A realidade tem mudado. Já se percebe suas presenças em destacados estabelecimentos de ensino de onde se ouvem denúncias de que “Nosso território sofre / Discriminação fere / Queimada arte / Tiro tira a vida de outra liderança”. / (ZAMBONI, p. 35).E assim se vai construindo a nova realidade que a inserção social propicia. Não que seja fácil, que não haja esforço a fim de combinar o que o título do livro sugere: TETÃ TEKOHA.

 

Na cidade me sinto como um pássaro, engaiolada,

Não posso voar, muito menos correr!

(...)

Agora observo o muito ao redor de minha casa,

Pássaro engaiolado que deveria estar livre

Cuidando dos seus ninhos

A água cristalina, não tem,

Foram destruindo

Sair correndo para o rio não tem como,

Foram destruindo

Observar peixe nadando, também não

(YVOTY, 2020, p. 23).

 Lugar de indígena é onde ele quer que seja, parodiando o discurso de mulheres, de negros, de homossexuais, de quilombolas. Diariamente temos que trabalhar para diminuir as distâncias, acompanhar o desenvolvimento de novas tecnologias e colocá-las a serviço de todos. “Se precisar usar a tecnologia ocidental para recuperar a cultura oral, usarei e não serei mais branco ou menos índio por isso. Serei mais eu”. (ZAMBONI, p. 34).

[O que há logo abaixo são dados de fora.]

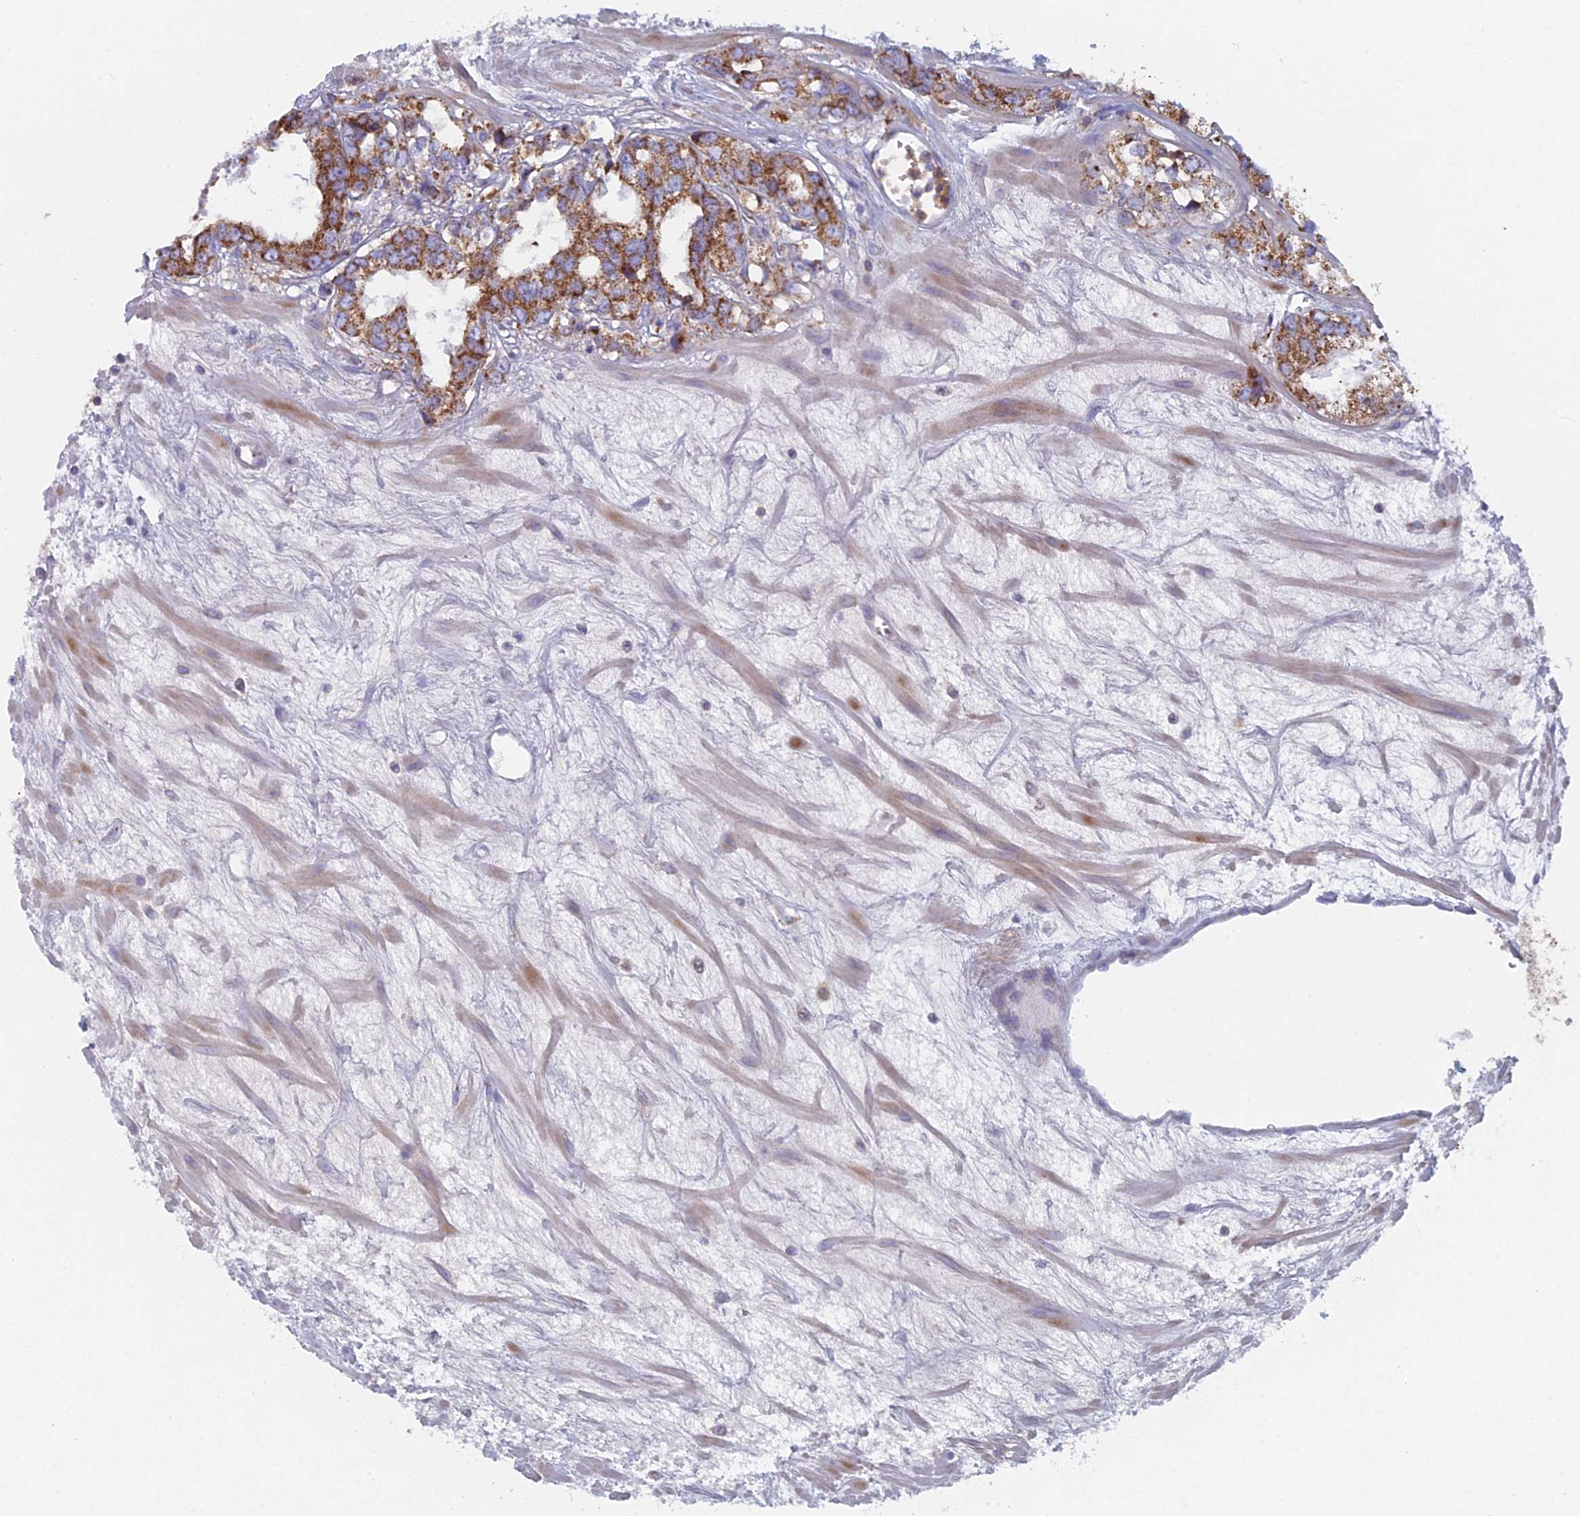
{"staining": {"intensity": "moderate", "quantity": ">75%", "location": "cytoplasmic/membranous"}, "tissue": "prostate cancer", "cell_type": "Tumor cells", "image_type": "cancer", "snomed": [{"axis": "morphology", "description": "Adenocarcinoma, High grade"}, {"axis": "topography", "description": "Prostate"}], "caption": "Tumor cells display moderate cytoplasmic/membranous staining in about >75% of cells in prostate adenocarcinoma (high-grade).", "gene": "IFTAP", "patient": {"sex": "male", "age": 66}}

Bem vindos ao mercado editorial, Alexandro da Silva Nhandewa, Ana Lúcia Ortiz M. Kunha Yvoty, Elon Lucas Jacyntho, Felipe Zamboni, Rodrigo Luís Tupã, Yago Junio dos S. Queiroz, transcritos aqui como também Débora Silva, Jacqueline de Paulo Sabino, Tiago Pyn Tánh de Almeida, Uerique Gabriel Matias e Valéria Lourenço Jacyntho. Livro também é tecnologia, como o são o giz, a caneta, a enxada, o cinzel.

 

REFERÊNCIAS

MATOS, Cláudia Neiva de. Textualidades Índígenas no Brasil. In: Estudos de Literatura e Cultura. 2. ed. FIGUEIREDO, Eurídice (org.). Juiz de Fora: UFJF; Niterói: EdUFF, 2012.

NHANDEWA, Alexandro da Silva. ALMEIDA, Tiago Pyn Tánh de.  TETÃ TEKOHA. São Paulo: Pólen, 2020.

SANTOS, Luzia Aparecida Oliva dos. O percurso da indianidade na literatura brasileira: matrizes da figuração. São José do Rio Preto, SP: UNESP, 2008.